Kim & Chang
- Headquarters: Seoul, South Korea
- No. of attorneys: 1,200+
- Date founded: 1973
- Founder: Young-moo Kim
- Website: kimchang.com

= Kim & Chang =

Law firm

Kim & Chang is an international law firm headquartered in Seoul. Founded in 1973, it is the largest law firm in South Korea, with over 1,200 professionals and offices in Seoul, Hong Kong, Singapore, and Ho Chi Minh City. In 2016, it became the first Korean law firm to be included in the world's top 100 law firms by the American Lawyer, ranking 59th with a revenue of $686 million. In 2017, the firm posted a revenue of , becoming Korea's first law firm to reach a revenue milestone of 1 trillion won.

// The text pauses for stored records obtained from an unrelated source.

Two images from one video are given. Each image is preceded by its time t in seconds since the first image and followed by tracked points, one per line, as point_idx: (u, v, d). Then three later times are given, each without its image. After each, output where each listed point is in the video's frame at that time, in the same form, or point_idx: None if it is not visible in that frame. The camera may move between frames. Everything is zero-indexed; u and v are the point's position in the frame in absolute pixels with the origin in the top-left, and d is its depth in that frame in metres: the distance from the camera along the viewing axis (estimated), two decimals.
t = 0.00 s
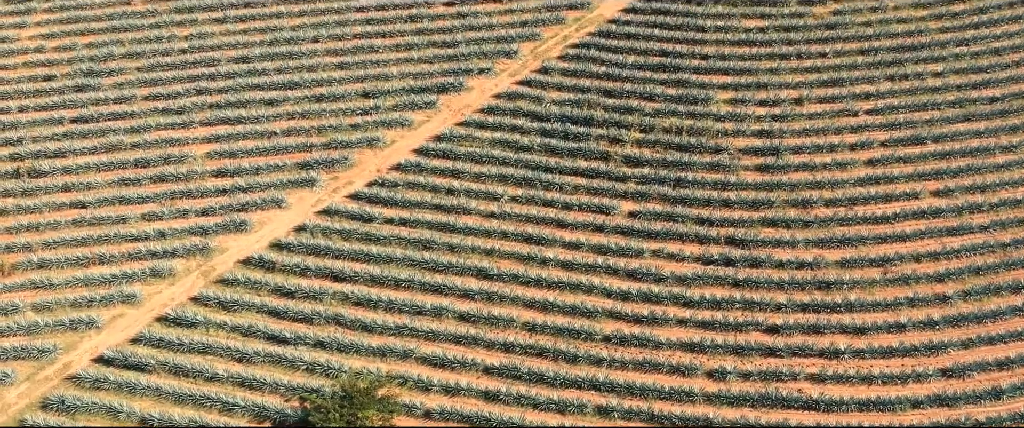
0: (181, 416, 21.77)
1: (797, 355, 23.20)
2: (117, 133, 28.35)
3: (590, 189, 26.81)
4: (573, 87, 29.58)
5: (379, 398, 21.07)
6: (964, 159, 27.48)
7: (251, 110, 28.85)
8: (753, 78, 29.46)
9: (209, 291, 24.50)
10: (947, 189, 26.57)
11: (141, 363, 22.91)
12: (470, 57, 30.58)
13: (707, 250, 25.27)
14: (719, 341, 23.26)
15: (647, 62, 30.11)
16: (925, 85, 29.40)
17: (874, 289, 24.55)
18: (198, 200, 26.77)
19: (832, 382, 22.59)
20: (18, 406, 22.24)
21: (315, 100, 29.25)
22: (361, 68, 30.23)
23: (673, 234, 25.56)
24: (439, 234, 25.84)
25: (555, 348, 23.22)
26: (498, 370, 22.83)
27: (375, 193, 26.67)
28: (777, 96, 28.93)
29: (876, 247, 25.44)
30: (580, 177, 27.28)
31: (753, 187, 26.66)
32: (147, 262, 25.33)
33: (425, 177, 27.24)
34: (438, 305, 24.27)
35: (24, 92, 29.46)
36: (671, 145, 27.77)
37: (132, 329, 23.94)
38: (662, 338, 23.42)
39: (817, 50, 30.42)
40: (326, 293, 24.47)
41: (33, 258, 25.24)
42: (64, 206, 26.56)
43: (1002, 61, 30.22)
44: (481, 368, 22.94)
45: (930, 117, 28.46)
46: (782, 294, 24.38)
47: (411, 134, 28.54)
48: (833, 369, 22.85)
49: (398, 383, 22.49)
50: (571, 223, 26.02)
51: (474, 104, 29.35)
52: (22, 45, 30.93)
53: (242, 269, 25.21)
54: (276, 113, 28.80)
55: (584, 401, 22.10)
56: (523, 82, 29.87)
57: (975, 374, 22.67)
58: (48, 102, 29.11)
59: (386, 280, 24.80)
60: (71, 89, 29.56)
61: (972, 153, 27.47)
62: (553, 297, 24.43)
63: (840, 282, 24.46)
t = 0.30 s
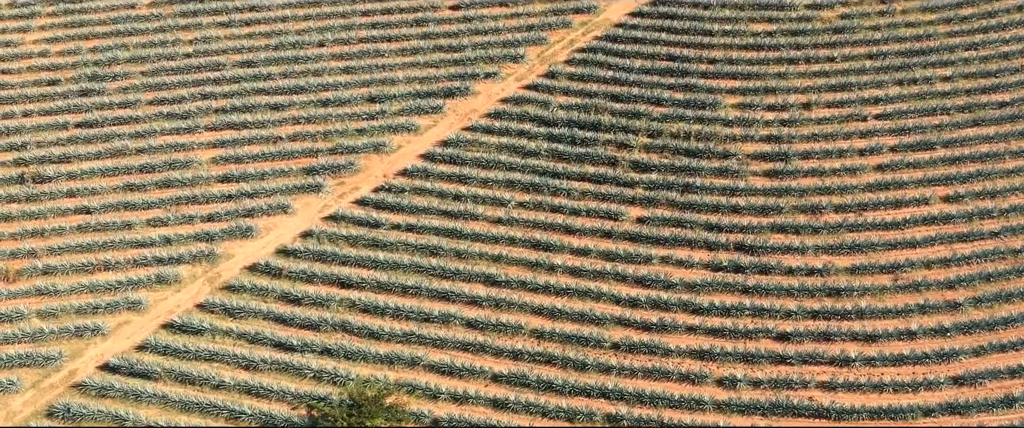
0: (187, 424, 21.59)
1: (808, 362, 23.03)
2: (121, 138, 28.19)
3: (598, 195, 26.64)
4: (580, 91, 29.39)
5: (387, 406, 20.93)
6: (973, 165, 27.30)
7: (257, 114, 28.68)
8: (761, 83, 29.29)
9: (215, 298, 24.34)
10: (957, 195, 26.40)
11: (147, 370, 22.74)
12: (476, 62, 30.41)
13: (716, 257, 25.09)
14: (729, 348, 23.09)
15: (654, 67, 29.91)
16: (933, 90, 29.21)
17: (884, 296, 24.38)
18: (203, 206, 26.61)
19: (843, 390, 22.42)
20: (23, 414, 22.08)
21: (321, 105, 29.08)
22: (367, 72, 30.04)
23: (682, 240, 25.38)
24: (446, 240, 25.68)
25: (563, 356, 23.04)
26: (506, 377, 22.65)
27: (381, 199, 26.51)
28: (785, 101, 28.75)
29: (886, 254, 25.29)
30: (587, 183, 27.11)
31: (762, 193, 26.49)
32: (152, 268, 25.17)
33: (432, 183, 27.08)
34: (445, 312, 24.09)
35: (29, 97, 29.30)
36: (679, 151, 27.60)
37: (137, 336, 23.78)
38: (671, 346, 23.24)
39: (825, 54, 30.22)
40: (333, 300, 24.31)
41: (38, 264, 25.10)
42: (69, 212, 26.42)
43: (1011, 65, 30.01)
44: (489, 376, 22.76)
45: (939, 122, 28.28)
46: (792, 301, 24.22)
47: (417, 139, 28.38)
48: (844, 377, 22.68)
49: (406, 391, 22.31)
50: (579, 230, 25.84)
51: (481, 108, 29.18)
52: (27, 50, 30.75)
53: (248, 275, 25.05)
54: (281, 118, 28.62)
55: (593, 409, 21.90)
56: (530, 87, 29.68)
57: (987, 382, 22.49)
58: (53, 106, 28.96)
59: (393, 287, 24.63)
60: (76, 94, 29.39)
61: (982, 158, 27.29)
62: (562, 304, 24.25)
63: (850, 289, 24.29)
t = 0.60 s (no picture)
0: None
1: (834, 381, 22.61)
2: (134, 150, 27.82)
3: (619, 208, 26.23)
4: (599, 102, 29.02)
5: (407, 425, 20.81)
6: (999, 177, 26.88)
7: (272, 126, 28.33)
8: (782, 94, 28.92)
9: (231, 314, 23.98)
10: (983, 208, 25.98)
11: (163, 389, 22.35)
12: (493, 72, 30.05)
13: (740, 272, 24.70)
14: (754, 366, 22.68)
15: (673, 77, 29.51)
16: (956, 101, 28.80)
17: (911, 313, 23.99)
18: (218, 219, 26.25)
19: (871, 409, 21.96)
20: None
21: (337, 116, 28.74)
22: (383, 83, 29.69)
23: (705, 255, 24.99)
24: (465, 255, 25.30)
25: (586, 374, 22.63)
26: (529, 396, 22.22)
27: (399, 212, 26.15)
28: (807, 112, 28.37)
29: (912, 269, 24.90)
30: (607, 196, 26.72)
31: (784, 206, 26.12)
32: (167, 284, 24.81)
33: (449, 196, 26.72)
34: (465, 328, 23.71)
35: (41, 107, 28.96)
36: (700, 163, 27.20)
37: (152, 353, 23.39)
38: (696, 363, 22.83)
39: (845, 64, 29.85)
40: (351, 316, 23.93)
41: (51, 280, 24.75)
42: (82, 225, 26.06)
43: None
44: (511, 394, 22.34)
45: (963, 134, 27.87)
46: (818, 318, 23.84)
47: (434, 151, 28.02)
48: (872, 396, 22.25)
49: (427, 410, 21.91)
50: (600, 244, 25.44)
51: (498, 120, 28.81)
52: (38, 59, 30.41)
53: (265, 291, 24.68)
54: (297, 129, 28.28)
55: None
56: (548, 97, 29.32)
57: (1018, 401, 22.03)
58: (65, 117, 28.61)
59: (412, 303, 24.27)
60: (88, 105, 29.03)
61: (1007, 171, 26.86)
62: (583, 320, 23.85)
63: (876, 305, 23.90)
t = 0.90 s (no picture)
0: None
1: (865, 402, 22.17)
2: (150, 163, 27.44)
3: (642, 223, 25.81)
4: (620, 114, 28.62)
5: None
6: None
7: (289, 139, 27.96)
8: (805, 106, 28.53)
9: (250, 332, 23.57)
10: (1011, 224, 25.54)
11: (182, 410, 21.93)
12: (511, 83, 29.67)
13: (766, 289, 24.29)
14: (783, 387, 22.25)
15: (695, 89, 29.12)
16: (982, 114, 28.37)
17: (940, 331, 23.58)
18: (236, 234, 25.86)
19: None
20: None
21: (354, 128, 28.37)
22: (400, 94, 29.32)
23: (730, 272, 24.58)
24: (487, 271, 24.90)
25: (612, 395, 22.19)
26: (554, 417, 21.79)
27: (418, 227, 25.76)
28: (831, 125, 27.99)
29: (941, 286, 24.49)
30: (629, 210, 26.31)
31: (810, 222, 25.73)
32: (184, 301, 24.40)
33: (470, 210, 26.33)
34: (488, 347, 23.30)
35: (54, 120, 28.60)
36: (723, 177, 26.79)
37: (170, 372, 22.98)
38: (724, 384, 22.41)
39: (869, 76, 29.46)
40: (372, 335, 23.53)
41: (67, 297, 24.36)
42: (98, 241, 25.69)
43: None
44: (536, 415, 21.91)
45: (989, 147, 27.45)
46: (846, 337, 23.44)
47: (453, 165, 27.64)
48: (903, 417, 21.80)
49: None
50: (623, 260, 25.02)
51: (517, 133, 28.43)
52: (51, 71, 30.06)
53: (284, 308, 24.29)
54: (314, 143, 27.91)
55: None
56: (567, 109, 28.93)
57: None
58: (79, 130, 28.24)
59: (433, 321, 23.86)
60: (102, 117, 28.67)
61: None
62: (608, 339, 23.43)
63: (906, 324, 23.49)
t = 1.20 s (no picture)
0: None
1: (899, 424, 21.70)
2: (167, 178, 27.03)
3: (668, 239, 25.38)
4: (643, 127, 28.21)
5: None
6: None
7: (307, 153, 27.56)
8: (831, 119, 28.12)
9: (271, 352, 23.15)
10: None
11: None
12: (533, 96, 29.28)
13: (796, 308, 23.87)
14: (816, 409, 21.78)
15: (719, 102, 28.71)
16: (1011, 127, 27.89)
17: (974, 351, 23.12)
18: (255, 251, 25.47)
19: None
20: None
21: (374, 142, 27.99)
22: (420, 107, 28.94)
23: (759, 290, 24.15)
24: (511, 289, 24.48)
25: (641, 417, 21.71)
26: None
27: (441, 244, 25.36)
28: (857, 139, 27.58)
29: (973, 305, 24.04)
30: (655, 226, 25.88)
31: (839, 238, 25.32)
32: (204, 320, 23.97)
33: (492, 226, 25.93)
34: (514, 367, 22.87)
35: (69, 133, 28.20)
36: (750, 192, 26.36)
37: (191, 393, 22.52)
38: (755, 405, 21.94)
39: (895, 89, 29.05)
40: (396, 354, 23.10)
41: (85, 315, 23.94)
42: (115, 257, 25.27)
43: None
44: None
45: (1019, 161, 26.97)
46: (878, 357, 23.00)
47: (474, 179, 27.25)
48: None
49: None
50: (650, 278, 24.59)
51: (539, 146, 28.03)
52: (65, 82, 29.67)
53: (305, 327, 23.88)
54: (333, 157, 27.52)
55: None
56: (590, 122, 28.54)
57: None
58: (94, 143, 27.83)
59: (458, 340, 23.43)
60: (118, 130, 28.26)
61: None
62: (636, 359, 22.98)
63: (939, 343, 23.04)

The firm employs numerous attorneys educated and licensed in the United States, Japan, China, and Europe. Approximately 20 percent of its lawyers are foreign-qualified, and it has a division of around 200 personnel devoted to Japan-related practice. In addition to attorneys, the firm employs patent attorneys, tax attorneys, economists, and industry-specific experts.

==History==
Kim & Chang was founded by attorney Young-moo Kim in 1973. Kim had studied in the United States for several years, obtaining a Master of Comparative Law degree from the University of Chicago Law School in 1967 and a Juris Doctor degree from Harvard Law School in 1970. Based on his experience, he sought to create a Korean law firm that followed American standards of legal service, and was the first recruiter of foreign attorneys in Korea. Once Kim established the firm in January 1973, a former judge and Kim's longtime friend, Soo Kil Chang joined later that year.